Core Concepts
iSeg is a data-driven interactive technique for 3D shape segmentation that generates tailored partitions of the shape according to user clicks.
Abstract
The paper presents iSeg, a new interactive technique for segmenting 3D shapes. Previous works have focused mainly on leveraging pre-trained 2D foundation models for 3D segmentation based on text, which may be insufficient for accurately describing fine-grained spatial segmentations.
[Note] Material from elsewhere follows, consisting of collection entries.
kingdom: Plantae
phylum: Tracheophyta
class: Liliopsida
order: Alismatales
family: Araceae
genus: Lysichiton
Moreover, achieving a consistent 3D segmentation using a 2D model is challenging since occluded areas of the same semantic region may not be visible together from any 2D view.
iSeg's key components are:
Mesh Feature Field (MFF): A function that embeds each mesh vertex into a deep feature vector, distilling semantic information from a pre-trained 2D foundation model.
Interactive Attention Layer: A novel attention mechanism that can handle a variable number of user clicks, both positive and negative, to indicate regions to include or exclude.
3D Segmentation Decoder: A network that takes the MFF and the user clicks and predicts the corresponding mesh segmentation.
The training of iSeg leverages the 2D foundation model to provide supervision, but the final segmentation is computed directly in 3D, ensuring view-consistency. iSeg is shown to be highly versatile, working on a variety of shapes and geometries, and faithful to the user's specifications, outperforming alternative interactive 3D segmentation methods.